Gueule de bois

1.3K 83 72
                                    

Mon réveil m'explose les tympans. Je sursaute.
J'ai un mal fou à ouvrir les yeux, comme si mes paupières pesaient des tonnes. Je me sens particulièrement engourdie et exténuée, ce matin, comme si je n'avais pas fermé l'oeil de la nuit. Je tente de me relever, et au moment-même où je suis au bord de mon lit, un violent mal de crâne me lance. J'ai l'impression d'avoir un marteau-piqueur à l'intérieur de la tête. Je me mets difficilement sur pieds, et quand je le suis, un haut-le-cœur me secoue la poitrine. Je me précipite sans attendre jusqu'à la salle de bain et vomi mes tripes dans les toilettes. Quand mon estomac est vide, je tire faiblement la chasse d'eau.

Qu'est-ce qui m'arrive...

J'ai des flash de la veille.
J'étais avec Aurel. On a joué à un jeu. J'ai bu. Et j'ai rigolé comme une idiote, aussi. À la fin, je l'ai même laissé... m'embrasser. Dans le cou.
Je frissonne en y repensant.
Putain, qu'est-ce que j'ai foutu ? Pourquoi j'ai accepté ça ? J'ai terriblement honte, et j'essaie de ne plus penser à ce moment de la soirée, tellement il me met dans l'embarras.
Pour le moment, le vrai problème, c'est que j'ai cours, alors que j'expérimente ma première gueule de bois. Il faut que je me dépêche de me préparer comme si de rien n'était devant mes parents car il est hors de question qu'ils se rendent compte de quoique ce soit.
Je me relève, lentement, en m'appuyant sur les toilettes. Ce simple mouvement me renvoie un haut-le-cœur et me donne la sensation que quelqu'un frappe mon crâne à l'aide d'une pelle.

Ça va être dur...

Je me force à m'habiller. Je n'ai pas le courage de me doucher, bien que ça ne me ferait pas de mal, vu à quel point j'ai eu chaud hier soir. Je me place ensuite en face de mon miroir, et... horreur.
Je suis blanche comme un linge, je ne me suis encore jamais vue avec un teint pareil, alors que pourtant, Dieu sait que j'ai la peau très blanche de base. J'ai de grosses valises sous les yeux, qui sont eux-mêmes rouges et gonflés. Je me ferais presque peur. J'essaie d'arranger ça avec un peu de maquillage mais c'est peine perdue ; je ressemble toujours à un cadavre. Je m'apprête à partir, mais juste avant, mon regard passe machinalement sur tout mon visage, puis s'arrête sur un endroit dans mon cou. Je crois d'abord m'être fait une tâche avec du maquillage sans faire exprès, ou avec de la terre la veille, quelque chose comme ça. Mais en l'examinant de plus près, je prends conscience que ce n'est pas une simple tâche qui s'efface rapidement.
Ça ressemble à un bleu. Mais ça n'en est pas vraiment un non plus.
C'est un suçon.
C'est un suçon qu'Orel m'a laissé, sur une partie très visible de mon cou. De nouveaux flashs de ce moment me viennent en tête, et je tente de les chasser comme je peux. Je m'en veux trop. J'ai honte de devoir accepter le fait que j'en ai eu vraiment envie.
Je me souviens de sa phrase sans queue ni tête, juste avant qu'il ne parte.

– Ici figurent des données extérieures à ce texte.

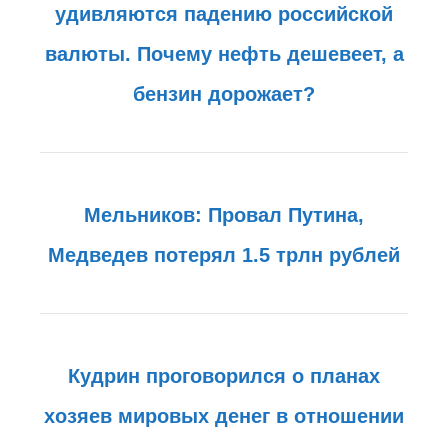
удивляются падению российской
валюты. Почему нефть дешевеет, а
бензин дорожает?
Мельников: Провал Путина,
Медведев потерял 1.5 трлн рублей
Кудрин проговорился о планах
хозяев мировых денег в отношении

« Mets une écharpe, demain ».

Quel connard.
Je l'insulte de tous les noms, en allant chercher mon écharpe d'hiver.
En plus, il fait bon, ce matin. Il est annoncé 23 degrés, et je vais devoir garder cette écharpe.
Avant de partir, je bois au moins trois grands verres d'eau, tellement je suis assoiffée.
Je sors rapidement de mon appartement, non sans difficultés. J'ai l'impression que je vais m'évanouir à chaque pas, ou que je vais vomir, au choix. Je perds facilement l'équilibre, chaque petit bruit de la ville d'habitude inoffensifs résonnent puissance mille dans ma tête cette fois-ci.
Il y a des gens au skate park, mais je ne prends pas le temps de vérifier quelles têtes je connais et quelles tête je ne connais pas. Je n'ai pas non plus envie de voir Orel, ou bien l'endroit où je l'ai laissé faire ce qu'il a fait.
Ce souvenir si proche me fait grincer des dents une nouvelle fois.

20 ans. Il a au moins 20 ans, sûrement plus. J'en ai 17, putain. C'est pas bien, c'est vraiment pas bien.